Ed Baxter handles the compering with an easy, informal intelligence. He recalls the slogan of the Yippies 'Abandon the creeping meatball', reminding us that Phil was there in Lincoln Park, Chicago, in 1968. He talks about his decades-long obsession with Ochs and music, recalls Henry Cow who did an intriguing cover of 'No More Songs' in 1976.
Hungry Dog opened proceedings with the Broadside song 'If I Knew', 'No More Songs', and 'When I'm Gone'. He was followed by a brace from Onions; 'You Can't Get Too Stoned' and 'What Are We Fighting For' the latter embellished with glorious 12-string. Then came Ellen Mary McGhee with what's perhaps my personal favourite Phil song, 'Flower Lady', in a magical rendition. She followed this with an unaccompanied version of the traditional song - sometimes called 'Molly Bawn'- about the boy who shoots his sweetheart thinking she's a swan.
Bob Rafkin then came up and as well as playing 'There But For Fortune' and 'Changes' he told the tales about Phil, Greenwich Village, clubs like The Dug Out and The Tin Angel, David Blue, Eric Andersen, and eventually told the Carnegie Hall story. Still Innocent gave a lovely rendition of 'Days Of Decision' and then 'In The Heat Of The Summer. Bravely and entirely rightly Suzy Almond sang 'The Highwayman' Phil's adaption of the tender, tragic poem of Alfred Noyes.
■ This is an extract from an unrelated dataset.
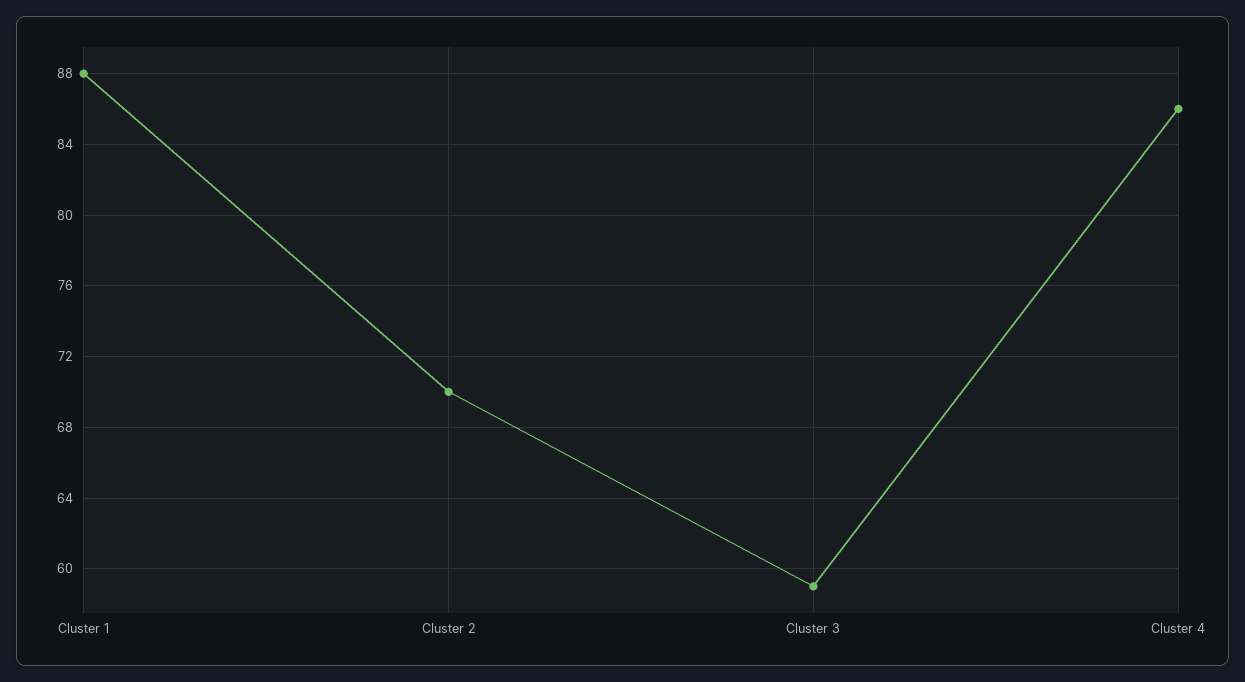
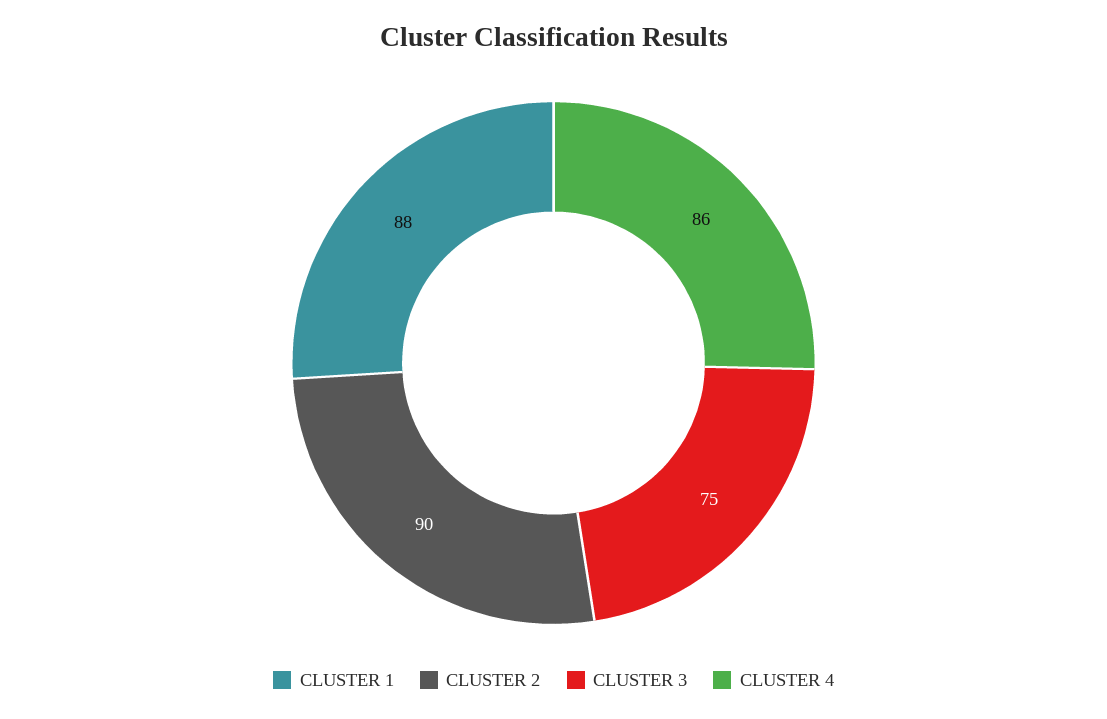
Cluster 2: 70 -> 90
Cluster 3: 59 -> 75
It might have been then that the evening would wind down but quite the opposite it took off in another direction. I've noted AJ Dehany before, but here with three monstrous guitar assaults he took on 'I Aint Marchin' Anymore','The Scorpion Departs But Never Returns' and 'Crucifixion' and made something new and wild out of each of them. It seems that he's about to take a sabbatical, and projects like The Edgar Allan Pogues are currently on hold but on form like this I want to hear more. Same can be said for Glassglue; the Teutonic vocals of Marcel Stroetzler certainly offer a very different gloss on 'Love Me I'm A Liberal'.
So an excellent, worthwhile evening. A salute to Martin for putting it together, an hoorah for the ensemble for all taking it seriously, and a glass raised to the memory of one who is gone.